Why is it not possible to attack an AES by creating a function to model the substitution that occurs in a s-box?

Question

I realise that s boxes are able to make the transformations done in AES non-linear. However I am unsure how this makes AES secure. For instance if we had no s box then it is possible to calculate the key from a set of linear equations:

$C^1=Ax+k$

$C^2=AC^1+k$

...

$y=AC^n+k$

Where A is the linear transformation, k is the key, C as the intermediate ciphertexts, n as the number of rounds of encryption, x as the input and y as final output. However, if we add an S box, then would it not be possible to represent the substitution that it performs as a function of x, f(x), so that now we have:

$C^1=Af(x)+k$

$C^2=Af(C^1)+k$

...

$y=Af(C^n)+k$

Which to me appears to also fall prey to Gaussian elimination(via substituting each equation into the function of the next), although such a function for the substitution that occurs in s boxes may be extremely complicated to derive. Provided we are given a few x values that undergo encryption using the same key, and that the s boxes are publicly known we ought to be able to calculate the key. I realise that in reality this cannot happen otherwise AES would not be used at all, so I would be very grateful for any help in identifying where I have gone wrong/how the S boxes would interfere to prevent such method occurring :)

Answer 1

If I understood correctly, you suggest to treat intermediate values $C^i$ as variables.

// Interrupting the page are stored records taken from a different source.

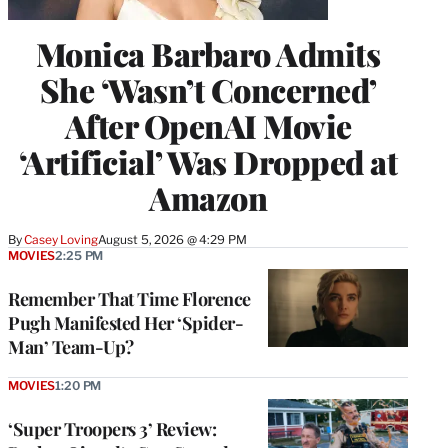
Monica Barbaro Admits
She ‘Wasn’t Concerned’
After OpenAI Movie
‘Artificial’ Was Dropped at
Amazon
By
Casey Loving
August 5, 2026 @ 4:29 PM
MOVIES
2:25 PM
Remember That Time Florence
Pugh Manifested Her ‘Spider-
Man’ Team-Up?
MOVIES
1:20 PM
‘Super Troopers 3’ Review: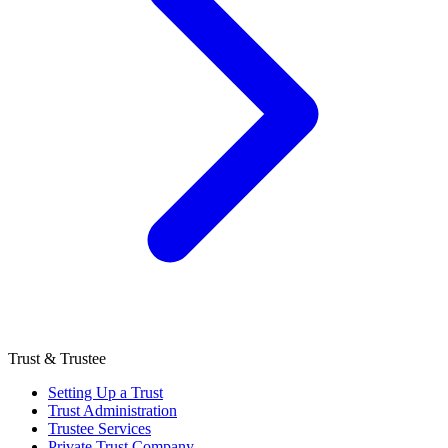
Trust & Trustee
Setting Up a Trust
Trust Administration
Trustee Services
Private Trust Company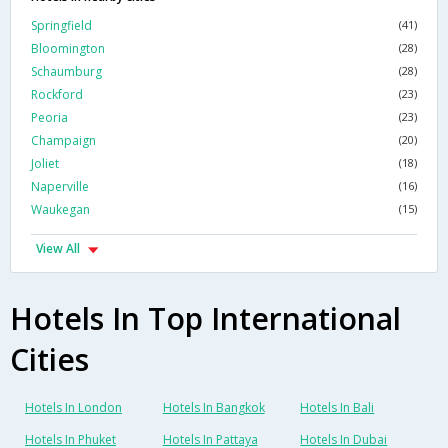
Springfield
(41)
Bloomington
(28)
Schaumburg
(28)
Rockford
(23)
Peoria
(23)
Champaign
(20)
Joliet
(18)
Naperville
(16)
Waukegan
(15)
View All
Hotels In Top International
Cities
Hotels In London
Hotels In Bangkok
Hotels In Bali
Hotels In Phuket
Hotels In Pattaya
Hotels In Dubai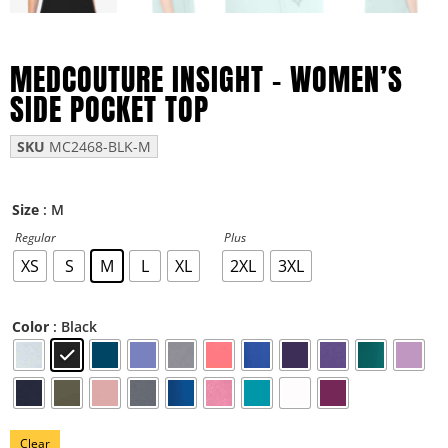
MEDCOUTURE INSIGHT – WOMEN’S
SIDE POCKET TOP
SKU
MC2468-BLK-M
: M
Size
Regular
Plus
XS
S
M
L
XL
2XL
3XL
: Black
Color
Clear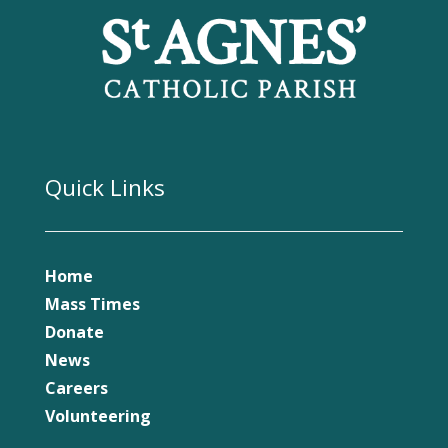
Quick Links
Home
Mass Times
Donate
News
Careers
Volunteering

The problem is that $f(C^i)$ is nonlinear and contains more monomials than the 128 variables (since nonlinearity comes from the S-box, the number of monomials is at most $256\times16$). Therefore, it is not possible to eliminate it using the equation $C^i = ...$, and $C^i$ is not used anywhere else. Note that if you add more plaintext/ciphertext values, the variables $C^i$ are not the same, so you can not use another pair to eliminate those extra monomials. Instead, more variables are added.

Note that the S-box has a weakness in that there exist quadratic equations (over $GF(2)$) connecting its input and output (instead of direct degree-7 equations of the S-box), which simplifies the system a lot. However, still, nobody managed to show a way to solve such or similar system faster than the AES key bruteforce.

For the record, the source of the quadratic equations is that the S-box is affine-equivalent to the $GF(256)$ inverse function $y=x^{254}$. We have $yx^2=x^{256}=x$ and so $yx^2-x=0$, which is quadratic over $GF(2)$ (splits into 8 equations).